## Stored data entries
--------------------
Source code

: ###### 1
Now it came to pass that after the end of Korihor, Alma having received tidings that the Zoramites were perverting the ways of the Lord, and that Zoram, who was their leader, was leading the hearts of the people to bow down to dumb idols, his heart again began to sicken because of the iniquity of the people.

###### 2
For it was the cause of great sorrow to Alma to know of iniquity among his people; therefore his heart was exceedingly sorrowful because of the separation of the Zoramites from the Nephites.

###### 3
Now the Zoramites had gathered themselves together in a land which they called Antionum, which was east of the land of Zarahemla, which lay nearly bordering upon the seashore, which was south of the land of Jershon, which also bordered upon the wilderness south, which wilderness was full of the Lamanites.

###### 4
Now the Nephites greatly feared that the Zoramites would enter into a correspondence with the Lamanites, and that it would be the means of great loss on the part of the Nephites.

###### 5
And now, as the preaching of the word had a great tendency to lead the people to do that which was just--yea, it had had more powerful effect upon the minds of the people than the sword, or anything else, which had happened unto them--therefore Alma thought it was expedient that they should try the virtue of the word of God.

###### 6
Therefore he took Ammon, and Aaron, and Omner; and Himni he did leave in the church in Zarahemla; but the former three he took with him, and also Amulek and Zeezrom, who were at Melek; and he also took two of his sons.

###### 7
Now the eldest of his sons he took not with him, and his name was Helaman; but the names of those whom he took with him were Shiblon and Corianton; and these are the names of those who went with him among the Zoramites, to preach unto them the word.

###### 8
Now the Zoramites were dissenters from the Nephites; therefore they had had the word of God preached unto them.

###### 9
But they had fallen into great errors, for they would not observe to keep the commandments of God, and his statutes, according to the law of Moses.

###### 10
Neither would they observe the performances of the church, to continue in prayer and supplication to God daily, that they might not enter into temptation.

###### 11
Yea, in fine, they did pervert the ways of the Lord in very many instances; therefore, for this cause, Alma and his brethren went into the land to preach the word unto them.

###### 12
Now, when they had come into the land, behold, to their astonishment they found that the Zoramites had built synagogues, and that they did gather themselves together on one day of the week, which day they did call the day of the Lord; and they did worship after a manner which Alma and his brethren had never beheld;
--------------------
## YOUR OBJECTIVE
Look above for the line with "And now, as" and the line with "Neither would they". Retype those two lines and every line between them exactly, adding nothing.

## SOLUTION FOR THIS TASK
And now, as the preaching of the word had a great tendency to lead the people to do that which was just--yea, it had had more powerful effect upon the minds of the people than the sword, or anything else, which had happened unto them--therefore Alma thought it was expedient that they should try the virtue of the word of God.

###### 6
Therefore he took Ammon, and Aaron, and Omner; and Himni he did leave in the church in Zarahemla; but the former three he took with him, and also Amulek and Zeezrom, who were at Melek; and he also took two of his sons.

###### 7
Now the eldest of his sons he took not with him, and his name was Helaman; but the names of those whom he took with him were Shiblon and Corianton; and these are the names of those who went with him among the Zoramites, to preach unto them the word.

###### 8
Now the Zoramites were dissenters from the Nephites; therefore they had had the word of God preached unto them.

###### 9
But they had fallen into great errors, for they would not observe to keep the commandments of God, and his statutes, according to the law of Moses.

###### 10
Neither would they observe the performances of the church, to continue in prayer and supplication to God daily, that they might not enter into temptation.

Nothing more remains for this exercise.